Task brief: Repeat, exactly as written, the lines of the records below from the first through the line with "image of unremarkable", but none past it.

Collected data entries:

---

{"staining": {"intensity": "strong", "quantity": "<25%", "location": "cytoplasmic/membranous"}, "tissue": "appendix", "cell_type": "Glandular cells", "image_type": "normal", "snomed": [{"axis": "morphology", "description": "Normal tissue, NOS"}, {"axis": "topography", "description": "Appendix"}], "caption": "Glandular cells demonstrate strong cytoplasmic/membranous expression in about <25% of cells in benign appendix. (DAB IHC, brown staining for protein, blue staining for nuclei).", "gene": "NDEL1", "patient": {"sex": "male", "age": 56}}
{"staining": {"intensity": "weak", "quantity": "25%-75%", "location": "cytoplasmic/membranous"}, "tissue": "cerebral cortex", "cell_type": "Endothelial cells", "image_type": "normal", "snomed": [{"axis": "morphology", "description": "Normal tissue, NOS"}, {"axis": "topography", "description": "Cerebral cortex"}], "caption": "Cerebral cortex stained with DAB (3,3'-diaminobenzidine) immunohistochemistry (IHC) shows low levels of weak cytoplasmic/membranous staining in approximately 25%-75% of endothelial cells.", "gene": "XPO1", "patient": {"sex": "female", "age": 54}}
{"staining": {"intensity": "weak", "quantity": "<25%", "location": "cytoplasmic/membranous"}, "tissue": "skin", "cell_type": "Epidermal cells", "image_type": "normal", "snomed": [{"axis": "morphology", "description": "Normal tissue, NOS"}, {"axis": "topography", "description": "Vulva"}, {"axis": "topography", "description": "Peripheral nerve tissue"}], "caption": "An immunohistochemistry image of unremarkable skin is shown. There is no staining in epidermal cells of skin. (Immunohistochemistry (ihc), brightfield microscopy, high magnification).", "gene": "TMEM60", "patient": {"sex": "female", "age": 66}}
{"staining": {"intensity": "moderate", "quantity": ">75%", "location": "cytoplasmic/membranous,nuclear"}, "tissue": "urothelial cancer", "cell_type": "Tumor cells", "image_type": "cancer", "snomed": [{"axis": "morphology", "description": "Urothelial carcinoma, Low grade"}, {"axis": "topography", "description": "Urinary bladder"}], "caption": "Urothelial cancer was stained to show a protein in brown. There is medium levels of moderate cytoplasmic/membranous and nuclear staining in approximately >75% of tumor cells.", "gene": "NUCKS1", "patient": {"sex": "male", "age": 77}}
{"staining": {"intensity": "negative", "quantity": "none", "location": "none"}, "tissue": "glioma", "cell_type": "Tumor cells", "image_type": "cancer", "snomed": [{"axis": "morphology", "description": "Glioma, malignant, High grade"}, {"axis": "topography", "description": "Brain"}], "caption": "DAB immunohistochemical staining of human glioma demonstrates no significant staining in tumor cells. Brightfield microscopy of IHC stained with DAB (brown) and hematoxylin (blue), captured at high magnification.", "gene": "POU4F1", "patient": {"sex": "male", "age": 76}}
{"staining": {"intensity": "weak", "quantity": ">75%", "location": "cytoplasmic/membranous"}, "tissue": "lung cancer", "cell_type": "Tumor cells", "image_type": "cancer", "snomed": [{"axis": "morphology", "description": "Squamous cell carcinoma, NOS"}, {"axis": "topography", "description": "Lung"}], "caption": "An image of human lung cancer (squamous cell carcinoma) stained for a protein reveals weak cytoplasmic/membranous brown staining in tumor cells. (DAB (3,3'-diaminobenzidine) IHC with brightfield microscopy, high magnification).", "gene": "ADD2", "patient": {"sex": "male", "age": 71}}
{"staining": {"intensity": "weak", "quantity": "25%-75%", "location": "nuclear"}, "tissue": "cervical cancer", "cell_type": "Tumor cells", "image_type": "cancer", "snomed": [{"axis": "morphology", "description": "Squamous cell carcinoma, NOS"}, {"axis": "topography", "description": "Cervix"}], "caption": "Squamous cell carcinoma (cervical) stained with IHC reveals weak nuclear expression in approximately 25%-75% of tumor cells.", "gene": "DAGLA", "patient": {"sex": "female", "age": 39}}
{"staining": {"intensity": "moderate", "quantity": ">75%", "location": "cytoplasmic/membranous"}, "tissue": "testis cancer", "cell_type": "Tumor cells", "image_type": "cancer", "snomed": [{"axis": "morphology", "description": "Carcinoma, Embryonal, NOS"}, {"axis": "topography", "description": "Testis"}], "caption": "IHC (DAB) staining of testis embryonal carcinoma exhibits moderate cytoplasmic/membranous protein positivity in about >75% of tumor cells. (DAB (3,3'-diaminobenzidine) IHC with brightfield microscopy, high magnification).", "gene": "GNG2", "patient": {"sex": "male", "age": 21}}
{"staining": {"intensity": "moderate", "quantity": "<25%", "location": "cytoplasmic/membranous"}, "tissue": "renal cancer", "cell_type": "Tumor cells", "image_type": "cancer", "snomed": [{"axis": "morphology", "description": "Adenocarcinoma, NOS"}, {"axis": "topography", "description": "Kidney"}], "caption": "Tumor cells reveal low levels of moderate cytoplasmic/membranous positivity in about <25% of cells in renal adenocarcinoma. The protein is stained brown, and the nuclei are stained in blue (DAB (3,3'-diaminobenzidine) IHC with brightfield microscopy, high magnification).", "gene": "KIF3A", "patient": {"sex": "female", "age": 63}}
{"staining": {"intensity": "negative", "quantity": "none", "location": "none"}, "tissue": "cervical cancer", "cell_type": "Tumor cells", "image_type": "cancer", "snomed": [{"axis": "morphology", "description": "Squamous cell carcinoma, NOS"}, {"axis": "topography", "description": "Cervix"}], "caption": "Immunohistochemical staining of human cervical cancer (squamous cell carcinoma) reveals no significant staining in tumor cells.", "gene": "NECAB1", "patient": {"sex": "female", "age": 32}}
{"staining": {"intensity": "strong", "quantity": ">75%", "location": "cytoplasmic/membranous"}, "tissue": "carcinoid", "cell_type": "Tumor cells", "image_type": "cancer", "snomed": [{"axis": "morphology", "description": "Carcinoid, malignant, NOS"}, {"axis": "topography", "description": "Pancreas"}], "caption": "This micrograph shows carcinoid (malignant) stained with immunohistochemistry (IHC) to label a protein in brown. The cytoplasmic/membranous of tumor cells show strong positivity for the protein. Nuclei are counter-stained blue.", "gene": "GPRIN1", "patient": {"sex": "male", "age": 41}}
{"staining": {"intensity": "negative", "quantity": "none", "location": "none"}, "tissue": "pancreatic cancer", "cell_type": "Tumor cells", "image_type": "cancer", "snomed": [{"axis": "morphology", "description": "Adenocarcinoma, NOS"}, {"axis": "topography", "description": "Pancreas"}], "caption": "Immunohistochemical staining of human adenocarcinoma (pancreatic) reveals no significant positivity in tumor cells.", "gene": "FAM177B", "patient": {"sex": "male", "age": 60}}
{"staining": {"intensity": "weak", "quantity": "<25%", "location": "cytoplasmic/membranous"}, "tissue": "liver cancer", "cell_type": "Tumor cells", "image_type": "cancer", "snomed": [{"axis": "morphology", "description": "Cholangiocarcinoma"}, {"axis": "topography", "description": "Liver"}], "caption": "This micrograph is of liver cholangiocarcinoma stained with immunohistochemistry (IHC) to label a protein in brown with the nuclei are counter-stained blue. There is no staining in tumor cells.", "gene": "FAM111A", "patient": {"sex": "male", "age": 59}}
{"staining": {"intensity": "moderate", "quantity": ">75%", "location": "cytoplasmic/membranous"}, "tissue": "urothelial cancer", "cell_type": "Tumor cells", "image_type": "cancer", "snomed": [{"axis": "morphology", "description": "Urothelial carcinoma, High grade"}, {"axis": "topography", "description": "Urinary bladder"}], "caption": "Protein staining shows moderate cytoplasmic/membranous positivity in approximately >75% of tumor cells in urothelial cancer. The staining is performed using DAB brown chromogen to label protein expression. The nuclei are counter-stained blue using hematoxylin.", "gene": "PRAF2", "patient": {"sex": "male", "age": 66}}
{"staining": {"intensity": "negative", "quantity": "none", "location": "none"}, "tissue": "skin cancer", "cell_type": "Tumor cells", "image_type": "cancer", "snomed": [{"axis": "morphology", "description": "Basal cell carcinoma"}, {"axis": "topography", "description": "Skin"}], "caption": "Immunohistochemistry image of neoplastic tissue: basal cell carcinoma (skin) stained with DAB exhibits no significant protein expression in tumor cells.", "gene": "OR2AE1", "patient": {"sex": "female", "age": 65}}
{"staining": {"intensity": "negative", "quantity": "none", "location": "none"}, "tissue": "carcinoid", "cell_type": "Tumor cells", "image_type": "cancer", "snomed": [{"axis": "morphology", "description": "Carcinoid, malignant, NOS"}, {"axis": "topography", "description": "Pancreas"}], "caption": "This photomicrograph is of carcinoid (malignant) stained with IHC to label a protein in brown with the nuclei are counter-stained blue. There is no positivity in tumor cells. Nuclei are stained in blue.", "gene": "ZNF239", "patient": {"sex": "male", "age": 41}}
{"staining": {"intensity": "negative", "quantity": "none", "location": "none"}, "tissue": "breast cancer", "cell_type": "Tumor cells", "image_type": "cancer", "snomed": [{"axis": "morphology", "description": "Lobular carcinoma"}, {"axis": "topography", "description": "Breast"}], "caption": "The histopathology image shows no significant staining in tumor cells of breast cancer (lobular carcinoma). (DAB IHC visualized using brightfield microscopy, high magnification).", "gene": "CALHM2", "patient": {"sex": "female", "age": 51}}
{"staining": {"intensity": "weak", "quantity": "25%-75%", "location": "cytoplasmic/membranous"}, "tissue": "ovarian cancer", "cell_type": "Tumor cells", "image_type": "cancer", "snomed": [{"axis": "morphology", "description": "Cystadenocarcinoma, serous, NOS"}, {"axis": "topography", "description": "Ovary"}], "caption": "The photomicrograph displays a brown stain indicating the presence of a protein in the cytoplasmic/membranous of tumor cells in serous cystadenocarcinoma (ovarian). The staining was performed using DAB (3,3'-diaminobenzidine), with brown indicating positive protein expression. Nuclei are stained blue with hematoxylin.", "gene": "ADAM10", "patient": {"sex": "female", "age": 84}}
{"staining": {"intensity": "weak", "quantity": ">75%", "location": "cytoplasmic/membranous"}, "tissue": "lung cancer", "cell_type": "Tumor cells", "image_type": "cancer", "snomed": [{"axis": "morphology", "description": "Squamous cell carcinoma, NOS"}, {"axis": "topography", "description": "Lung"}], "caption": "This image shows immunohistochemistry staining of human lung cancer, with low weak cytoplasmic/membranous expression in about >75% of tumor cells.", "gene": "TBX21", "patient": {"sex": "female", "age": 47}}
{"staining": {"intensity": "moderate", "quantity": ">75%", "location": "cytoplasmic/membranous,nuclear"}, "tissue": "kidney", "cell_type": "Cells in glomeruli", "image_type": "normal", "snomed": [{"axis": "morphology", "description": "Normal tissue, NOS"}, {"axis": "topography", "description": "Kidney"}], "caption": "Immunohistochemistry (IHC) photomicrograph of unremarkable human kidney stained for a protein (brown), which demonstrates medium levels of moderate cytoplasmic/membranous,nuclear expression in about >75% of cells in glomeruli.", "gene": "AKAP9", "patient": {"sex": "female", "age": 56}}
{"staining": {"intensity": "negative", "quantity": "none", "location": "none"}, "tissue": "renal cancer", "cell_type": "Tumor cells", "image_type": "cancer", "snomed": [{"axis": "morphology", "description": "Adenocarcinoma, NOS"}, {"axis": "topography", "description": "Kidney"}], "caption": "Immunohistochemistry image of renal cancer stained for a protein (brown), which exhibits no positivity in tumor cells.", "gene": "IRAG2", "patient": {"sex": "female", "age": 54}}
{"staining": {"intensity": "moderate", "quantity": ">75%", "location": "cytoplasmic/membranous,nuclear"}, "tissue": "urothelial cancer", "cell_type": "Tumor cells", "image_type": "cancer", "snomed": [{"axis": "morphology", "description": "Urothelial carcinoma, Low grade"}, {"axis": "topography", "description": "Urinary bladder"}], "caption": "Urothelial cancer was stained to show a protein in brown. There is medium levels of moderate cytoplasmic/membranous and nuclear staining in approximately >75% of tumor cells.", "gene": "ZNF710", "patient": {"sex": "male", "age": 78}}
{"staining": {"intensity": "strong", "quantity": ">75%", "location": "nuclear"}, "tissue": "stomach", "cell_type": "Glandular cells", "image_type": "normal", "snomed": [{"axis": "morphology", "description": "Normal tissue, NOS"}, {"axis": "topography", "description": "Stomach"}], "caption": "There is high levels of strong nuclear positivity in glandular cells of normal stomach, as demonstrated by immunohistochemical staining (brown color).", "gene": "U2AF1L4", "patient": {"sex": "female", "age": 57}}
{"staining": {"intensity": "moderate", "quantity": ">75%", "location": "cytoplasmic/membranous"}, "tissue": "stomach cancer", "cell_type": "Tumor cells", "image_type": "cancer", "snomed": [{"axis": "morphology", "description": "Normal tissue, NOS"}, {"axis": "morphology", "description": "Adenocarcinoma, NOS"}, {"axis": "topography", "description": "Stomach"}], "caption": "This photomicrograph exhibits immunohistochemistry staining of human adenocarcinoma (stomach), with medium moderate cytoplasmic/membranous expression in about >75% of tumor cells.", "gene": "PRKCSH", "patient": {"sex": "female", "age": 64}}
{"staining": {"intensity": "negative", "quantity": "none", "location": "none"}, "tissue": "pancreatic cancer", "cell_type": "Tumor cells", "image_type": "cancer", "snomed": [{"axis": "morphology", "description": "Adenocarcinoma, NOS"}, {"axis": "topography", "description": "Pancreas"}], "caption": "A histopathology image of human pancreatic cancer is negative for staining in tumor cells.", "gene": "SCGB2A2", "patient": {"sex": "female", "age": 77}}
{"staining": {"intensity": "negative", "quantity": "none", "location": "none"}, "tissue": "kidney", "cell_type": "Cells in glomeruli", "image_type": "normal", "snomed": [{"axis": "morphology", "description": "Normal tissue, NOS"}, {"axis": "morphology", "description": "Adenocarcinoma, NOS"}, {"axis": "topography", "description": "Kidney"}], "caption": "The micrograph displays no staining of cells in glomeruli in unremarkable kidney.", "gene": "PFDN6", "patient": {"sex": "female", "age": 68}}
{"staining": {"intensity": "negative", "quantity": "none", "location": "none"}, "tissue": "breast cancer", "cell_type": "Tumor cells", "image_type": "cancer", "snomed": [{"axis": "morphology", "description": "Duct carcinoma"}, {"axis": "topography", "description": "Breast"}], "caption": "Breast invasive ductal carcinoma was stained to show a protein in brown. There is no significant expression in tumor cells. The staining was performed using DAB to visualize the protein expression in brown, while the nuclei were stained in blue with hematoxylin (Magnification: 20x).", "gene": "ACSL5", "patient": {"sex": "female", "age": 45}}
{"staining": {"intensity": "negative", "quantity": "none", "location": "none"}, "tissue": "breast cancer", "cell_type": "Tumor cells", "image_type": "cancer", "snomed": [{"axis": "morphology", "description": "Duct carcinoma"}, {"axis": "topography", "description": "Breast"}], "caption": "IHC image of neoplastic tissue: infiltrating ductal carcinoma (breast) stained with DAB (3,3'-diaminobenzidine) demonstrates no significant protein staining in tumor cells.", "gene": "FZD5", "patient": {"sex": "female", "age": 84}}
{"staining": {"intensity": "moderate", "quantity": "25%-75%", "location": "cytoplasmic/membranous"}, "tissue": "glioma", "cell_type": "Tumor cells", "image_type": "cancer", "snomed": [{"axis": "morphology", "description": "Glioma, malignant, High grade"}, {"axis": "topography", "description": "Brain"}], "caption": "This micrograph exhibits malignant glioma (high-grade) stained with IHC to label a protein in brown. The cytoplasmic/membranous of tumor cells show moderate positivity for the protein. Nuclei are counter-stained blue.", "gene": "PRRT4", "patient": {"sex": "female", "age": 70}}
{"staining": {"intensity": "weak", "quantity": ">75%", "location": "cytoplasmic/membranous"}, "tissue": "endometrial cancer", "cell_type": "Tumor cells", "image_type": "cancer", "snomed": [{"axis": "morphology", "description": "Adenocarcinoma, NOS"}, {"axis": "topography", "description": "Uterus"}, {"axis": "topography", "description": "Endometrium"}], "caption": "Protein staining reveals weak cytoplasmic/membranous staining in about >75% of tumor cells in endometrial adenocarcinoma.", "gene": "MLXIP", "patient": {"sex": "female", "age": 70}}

---

Problem solution:
{"staining": {"intensity": "strong", "quantity": "<25%", "location": "cytoplasmic/membranous"}, "tissue": "appendix", "cell_type": "Glandular cells", "image_type": "normal", "snomed": [{"axis": "morphology", "description": "Normal tissue, NOS"}, {"axis": "topography", "description": "Appendix"}], "caption": "Glandular cells demonstrate strong cytoplasmic/membranous expression in about <25% of cells in benign appendix. (DAB IHC, brown staining for protein, blue staining for nuclei).", "gene": "NDEL1", "patient": {"sex": "male", "age": 56}}
{"staining": {"intensity": "weak", "quantity": "25%-75%", "location": "cytoplasmic/membranous"}, "tissue": "cerebral cortex", "cell_type": "Endothelial cells", "image_type": "normal", "snomed": [{"axis": "morphology", "description": "Normal tissue, NOS"}, {"axis": "topography", "description": "Cerebral cortex"}], "caption": "Cerebral cortex stained with DAB (3,3'-diaminobenzidine) immunohistochemistry (IHC) shows low levels of weak cytoplasmic/membranous staining in approximately 25%-75% of endothelial cells.", "gene": "XPO1", "patient": {"sex": "female", "age": 54}}
{"staining": {"intensity": "weak", "quantity": "<25%", "location": "cytoplasmic/membranous"}, "tissue": "skin", "cell_type": "Epidermal cells", "image_type": "normal", "snomed": [{"axis": "morphology", "description": "Normal tissue, NOS"}, {"axis": "topography", "description": "Vulva"}, {"axis": "topography", "description": "Peripheral nerve tissue"}], "caption": "An immunohistochemistry image of unremarkable skin is shown. There is no staining in epidermal cells of skin. (Immunohistochemistry (ihc), brightfield microscopy, high magnification).", "gene": "TMEM60", "patient": {"sex": "female", "age": 66}}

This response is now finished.